I made about $100/day at my corporate job and at least $20/day went towards costs involved in having the job. I don't have that kind of overhead with the work I do currently.
Freelancers don't charge $8/hour, but it's not at all hard to google up "client from hell" stories where they spent so many hours trying to get their pay that it was only like $2/hour by the time they were done or they didn't get paid at all etc.
I don't really want to argue this. Someone asked a question and I answered it based on first-hand experience making often nominally low hourly pay. And now people are nitpicking my reply, presumably because they've got relatively cushy lives and this type of assessment is alien to their experience.

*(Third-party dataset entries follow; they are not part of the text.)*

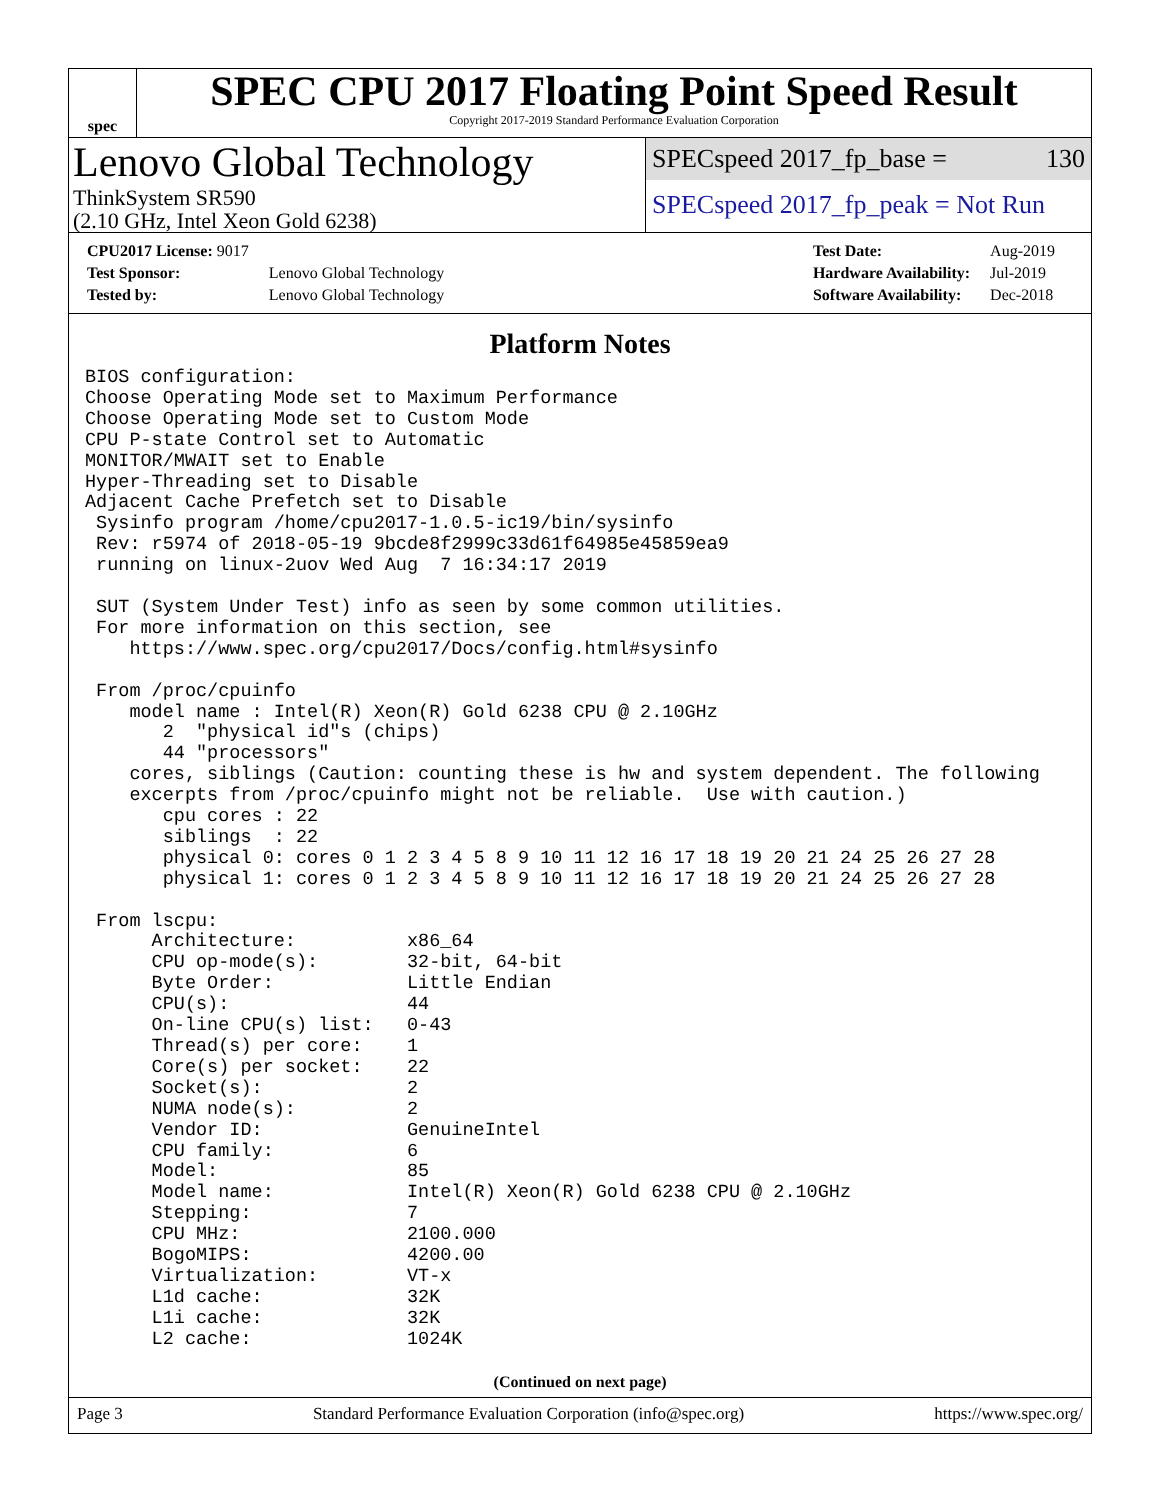spec
SPEC CPU 2017 Floating Point Speed Result
Copyright 2017-2019 Standard Performance Evaluation Corporation
Lenovo Global Technology
ThinkSystem SR590
(2.10 GHz, Intel Xeon Gold 6238)
SPECspeed 2017_fp_base = 130
SPECspeed 2017_fp_peak = Not Run
| CPU2017 License: 9017 | |
| Test Sponsor: | Lenovo Global Technology |
| Tested by: | Lenovo Global Technology |
| Test Date: | Aug-2019 |
| Hardware Availability: | Jul-2019 |
| Software Availability: | Dec-2018 |
Platform Notes
BIOS configuration:
Choose Operating Mode set to Maximum Performance
Choose Operating Mode set to Custom Mode
CPU P-state Control set to Automatic
MONITOR/MWAIT set to Enable
Hyper-Threading set to Disable
Adjacent Cache Prefetch set to Disable
 Sysinfo program /home/cpu2017-1.0.5-ic19/bin/sysinfo
 Rev: r5974 of 2018-05-19 9bcde8f2999c33d61f64985e45859ea9
 running on linux-2uov Wed Aug  7 16:34:17 2019

 SUT (System Under Test) info as seen by some common utilities.
 For more information on this section, see
    https://www.spec.org/cpu2017/Docs/config.html#sysinfo

 From /proc/cpuinfo
    model name : Intel(R) Xeon(R) Gold 6238 CPU @ 2.10GHz
       2  "physical id"s (chips)
       44 "processors"
    cores, siblings (Caution: counting these is hw and system dependent. The following
    excerpts from /proc/cpuinfo might not be reliable.  Use with caution.)
       cpu cores : 22
       siblings  : 22
       physical 0: cores 0 1 2 3 4 5 8 9 10 11 12 16 17 18 19 20 21 24 25 26 27 28
       physical 1: cores 0 1 2 3 4 5 8 9 10 11 12 16 17 18 19 20 21 24 25 26 27 28

 From lscpu:
      Architecture:          x86_64
      CPU op-mode(s):        32-bit, 64-bit
      Byte Order:            Little Endian
      CPU(s):                44
      On-line CPU(s) list:   0-43
      Thread(s) per core:    1
      Core(s) per socket:    22
      Socket(s):             2
      NUMA node(s):          2
      Vendor ID:             GenuineIntel
      CPU family:            6
      Model:                 85
      Model name:            Intel(R) Xeon(R) Gold 6238 CPU @ 2.10GHz
      Stepping:              7
      CPU MHz:               2100.000
      BogoMIPS:              4200.00
      Virtualization:        VT-x
      L1d cache:             32K
      L1i cache:             32K
      L2 cache:              1024K
(Continued on next page)
Page 3 Standard Performance Evaluation Corporation (info@spec.org) https://www.spec.org/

If you make $100/hr at a salaried position, like a lot of programmers do, you probably don't need to think too hard about "But after my commute, etc, what's my real hourly wage?" If you make a lot less than that and want to survive, you absolutely need to think about "But what am I really making after x, y and z?" And the counterintuitive answer turns out to be that a nominally low hourly rate without a whole lot of unbillable time burden, like a commute or chasing your pay or looking for work, can be far better in real terms than a nominally higher hourly rate with a lot of hidden time burden or other costs.
Something I wrote a while back:
http://writepay.blogspot.com/2016/03/the-value-of-not-chasin...
If your life works just fine, good for you. But there are clearly many people willing to work for Mechanical Turk for nominally low wages. I'm sure every single one of them would love to have a higher hourly wage. I'm just trying to cast a little light on why people do this.
Everyone on HN can sneer at it all they want as stupid and not making sense etc. That doesn't change the fact that lots of people are working for nominally low pay via various online services. At best, it will just discourage me and others like me from bothering to answer questions here about it.